Papers Explained Review 02: Layout Transformers
Table of Contents
- LayoutLM (Dec 2019)
- LAMBERT (Feb 2020)
- LayoutLMv2 (Dec 2020)
- StructuralLM (May 2021)
- DocFormer (Jun 2021)
- BROS (Aug 2021)
- LiLT (Feb 2022)
- LayoutLMv3 (Apr 2022)
- ERNIE Layout (Oct 2022)
LayoutLM
LayoutLM: Pre-training of Text and Layout for Document Image Understanding
Architecture
LayoutLM utilises the BERT architecture as the backbone and adds two new input embeddings: a 2-D position embedding and an image embedding (Only for downstream tasks).
PreTraining
LayoutLM model is pre-trained on the IIT-CDIP Test Collection for the following tasks:
- Masked Visual-Language Modeling: randomly mask some of the input tokens but keep the corresponding 2-D position embeddings, and then the model is trained to predict the masked tokens given the contexts.
- Multi-label Document Classification: Given a set of scanned documents, we use the document tags to supervise the pre-training process so that the model can cluster the knowledge from different domains and generate better document-level representation.
For further details refer to my article about LayoutLM
LAMBERT
LAMBERT: Layout-Aware (Language) Modeling for information extraction
Architecture
LAMBERT introduces a simple new approach to the problem of understanding documents where non-trivial layout influences the local semantics.
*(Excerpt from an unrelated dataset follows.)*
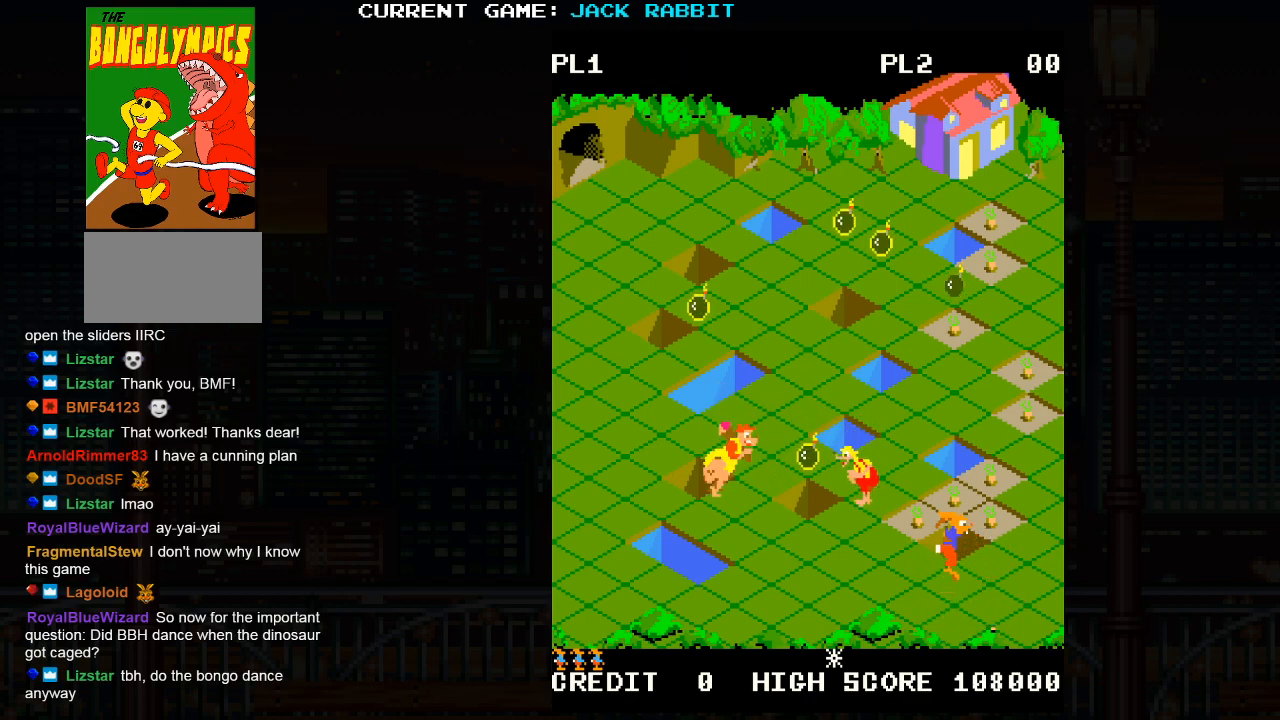
{"buttons": [], "left_stick": "center", "events": [[167, "left_stick", "center"], [300, "left_stick", "up-right"], [483, "left_stick", "center"]]}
LAMBERT is a modification the Transformer encoder architecture in a way that allows it to use layout features obtained from an OCR system, without the need to re-learn language semantics from scratch. We only augment the input of the model with the coordinates of token bounding boxes, avoiding, in this way, the use of raw images. This leads to a layout-aware language model which can then be fine-tuned on downstream tasks.
PreTraining
LAMBERT is trained on a collection of PDFs extracted from Common Crawl made up of a variety of documents, totaling to approximately 315k documents (3.12M pages) on a masked language modeling objective.
For further details refer to my article about LAMBERT
LayoutLMv2
LayoutLMv2: Multi-modal Pre-training for Visually-Rich Document Understanding
Architecture
LayoutLMv2 uses a multi-modal Transformer model, similar to UniLMv2, to integrate the document text, layout, and visual information in the pre-training stage, which learns the cross-modal interaction end-to-end in a single framework. Meanwhile, a spatial-aware self-attention mechanism is integrated into the Transformer architecture.
PreTraining
LayoutLMv2 model is pre-trained on the IIT-CDIP Test Collection for the following tasks:
- Masked Visual-Language Modeling
- Text-Image Alignment: some tokens lines are randomly selected, and their image regions are covered on the document image, a classification layer is built above the encoder outputs, which predicts a label for each text token depending on whether it is covered or not
- Text-Image Matching: We feed the output representation at CLS token into a classifier to predict whether the image and text are from the same document page. It is applied to help the model learn the correspondence between document image and textual content.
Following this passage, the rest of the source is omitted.